A HIGH even by his own extraordinary standards, our old friend John Robinson climbed Ben Nevis - barefoot - in four and three quarter hours on Saturday.

"I hadn't so much as a cut or a graze," he reports, "just a little bit of a mark where I stood on a stump."

John, a 57-year-old martial arts master, was walking with Peter Bell and Michael Coyle - the others properly shod - to raise money for multiple sclerosis research.

"There was a buzz going around the mountain, everyone asking one another if they'd seen the dozy devil in bare feet," he reports.

"The mountain rescue people we met said they'd seen people with some strange things on their feet, but never with nothing at all. The only problem was that my feet were frozen at the summit."

The ascent was inspired by Crook-based accountant Philip Steele, a long time MS sufferer, who has been co-ordinating fund raising.

Donations can still be made via www.justgiving.com/barefoot crusader

THE October newsletter of the presently troubled Diocese of Ripon carries a profile of the Rev Jeremy Trew - by day, it says, a quiet parish priest in the rural idyll which is Spofforth.

"By night," it adds, "Jeremy Trew is deanery youth work advisor for Harrogate, fighting a culture of drugs, sex and violence - and that, he says, is just the standing committee."

HARTLEPOOL by-election day, lest any forget, and following last week's piece on Sixties singer Ronnie Carroll - the Rainbow Alliance man - a discordant discussion broke out in the pub about the oldest person to have appeared on a top ten record.

Ronnie's recently recorded Something in the Air. On the original, insists John Briggs, the pianist was in his 80s, though he can find no proof of it.

He is, however, able to confirm that Hilda Woodward, pianist on Lieutenant Pigeon's 1972 number one Mouldy Old Dough was "in her late 50s".

According to Guinness, Debbie Harry was the oldest female to have a number one - Blondie, in 1999 - while Lou is Armstrong was two months short of his 67th birthday when What a Wonderful World peaked in 1968.

Little Jimmy Things was just nine years and eight months when Long Haired Lover From Liverpool hit the top in 1972 while Ian Doody was three when he featured on a number 29 hit in 1969. His father was Radio One news reader Pat Doody.

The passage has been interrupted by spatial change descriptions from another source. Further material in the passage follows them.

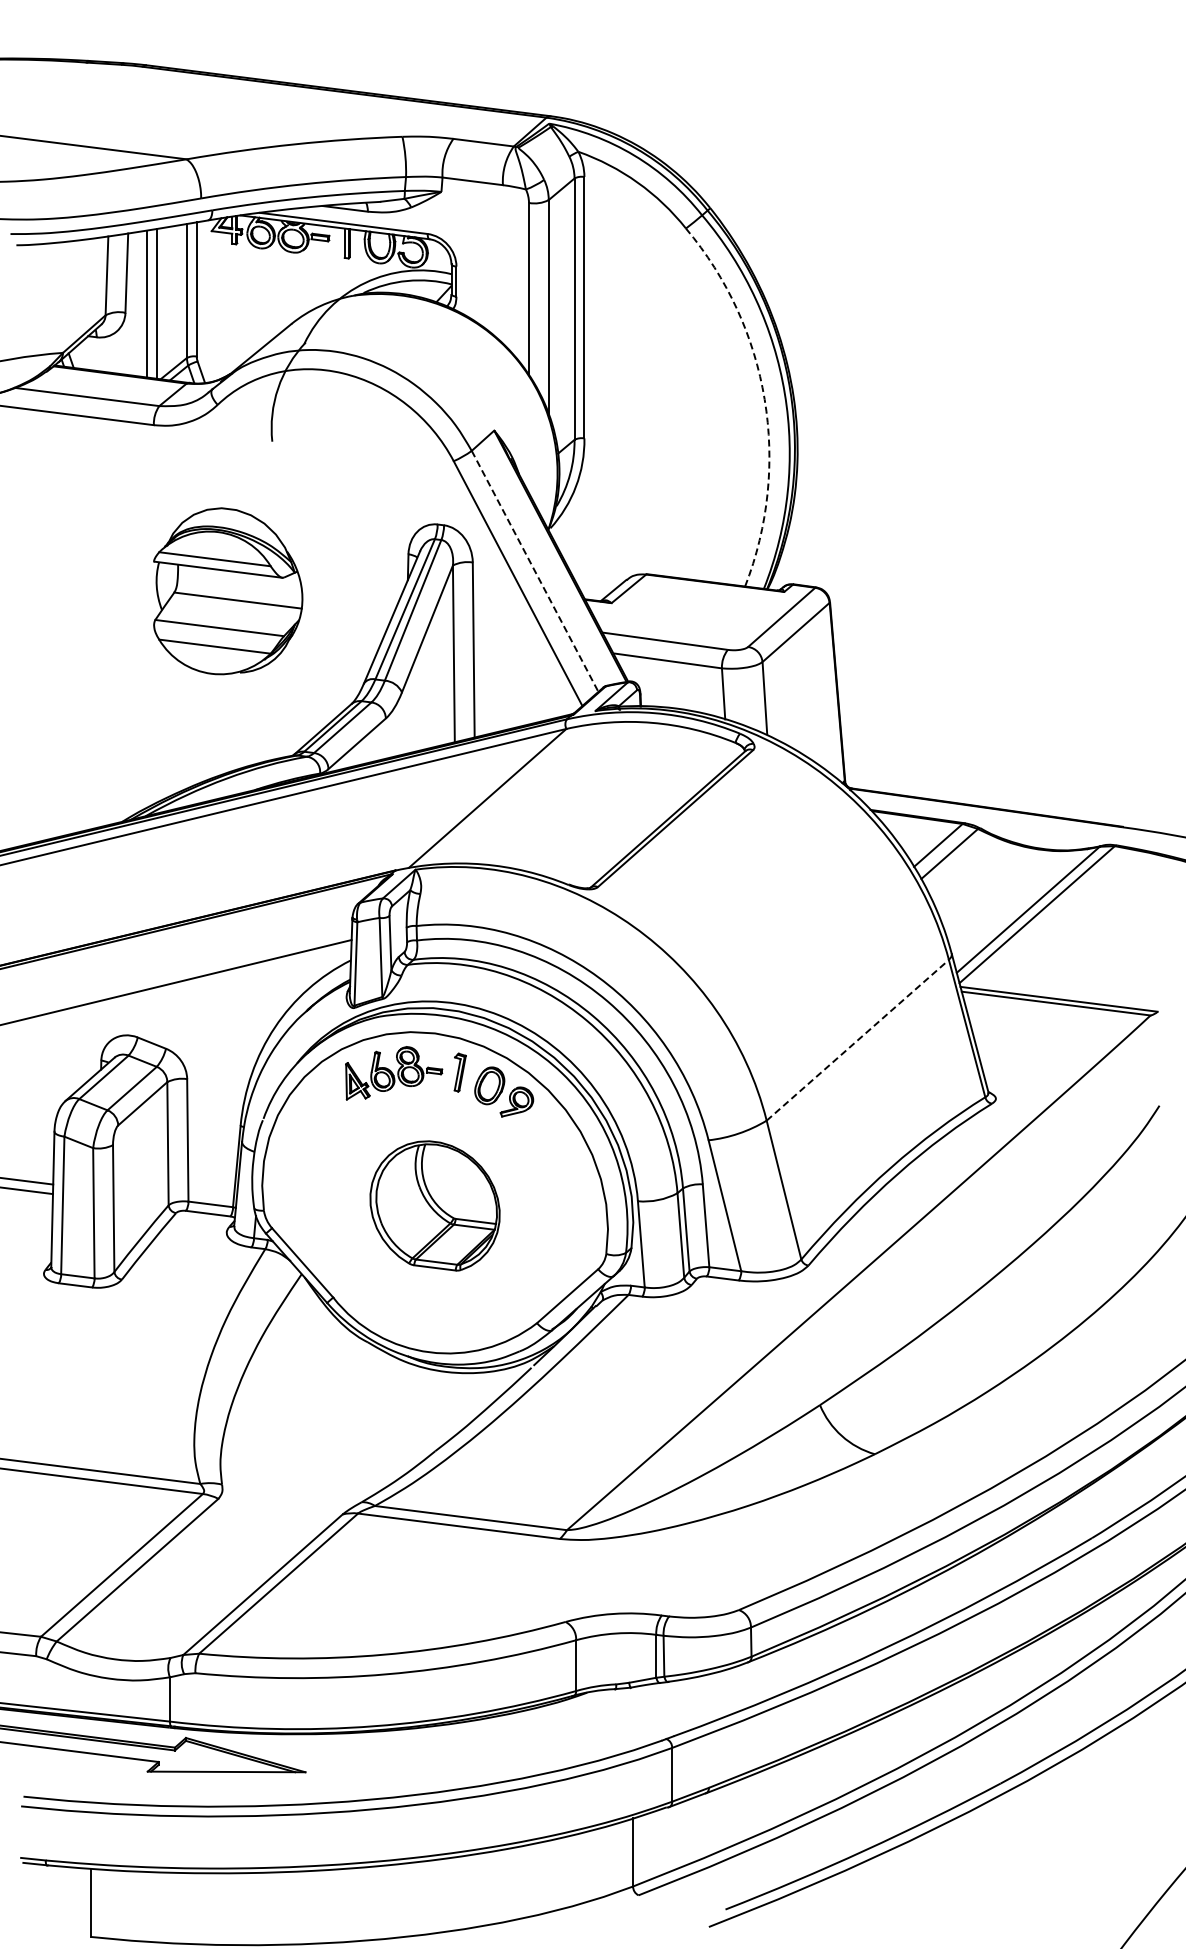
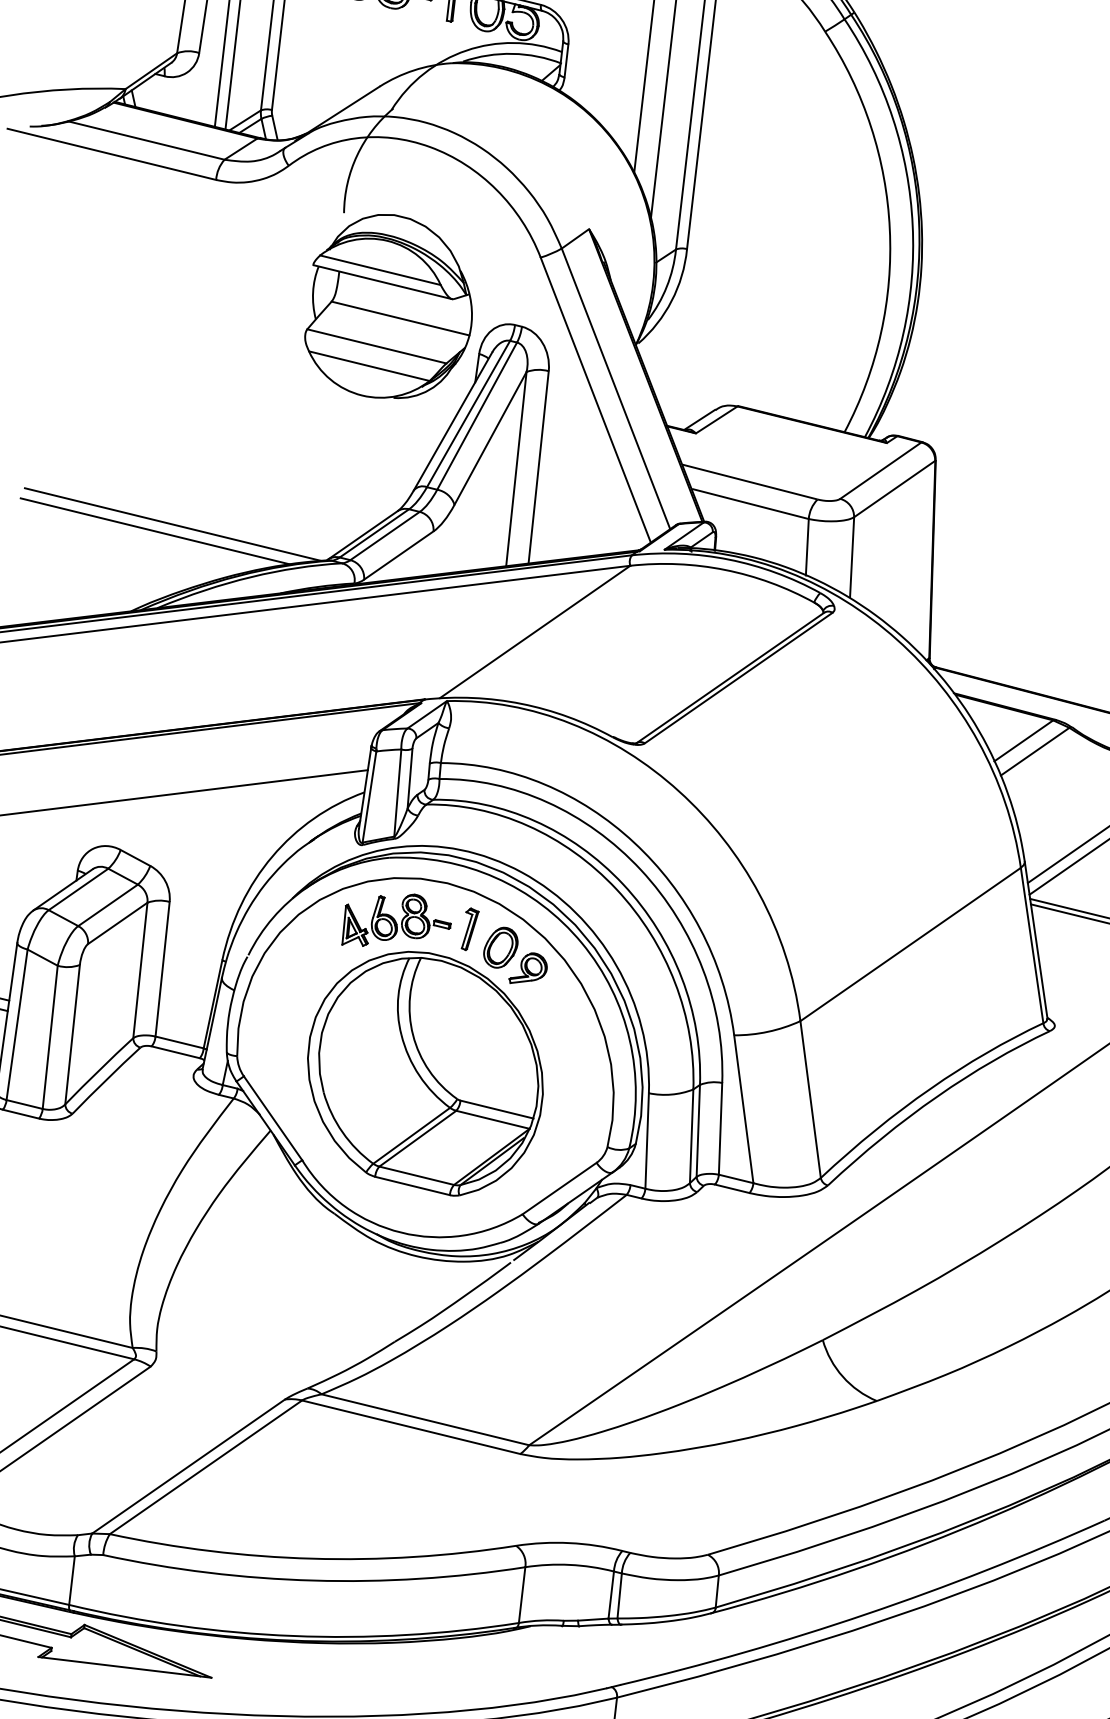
arc: (764, 399) -> (889, 229), dashed -> solid
line: (535, 571) -> (616, 389), dashed -> solid
part: (228, 591) -> (391, 307), moved
line: (150, 739) -> (172, 524), added
line: (135, 747) -> (155, 531), added
line: (858, 1039) -> (911, 943), dashed -> solid
part: (434, 1205) -> (425, 1072), size x1.67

Remember it? Groovy, Baby.

l George Weiss, Ronnie Carroll's agent, asks us to point out that they hope to sell 555,000 copies of Something in the Air and not 550,000 as we supposed and that anyone who wants to hear it can find Something in the Air at www.deadsexy.tv/555

....and finally, our attention is drawn to the "Antiques and collectables" sale this day at Addisons in Barnard Castle, and particularly to lot number 11.

Amid the "miscellaneous royal souvenir magazines", "group of three novelty tea pots" and "box of cushions" is, so far inexplicably, a bull's scrotum.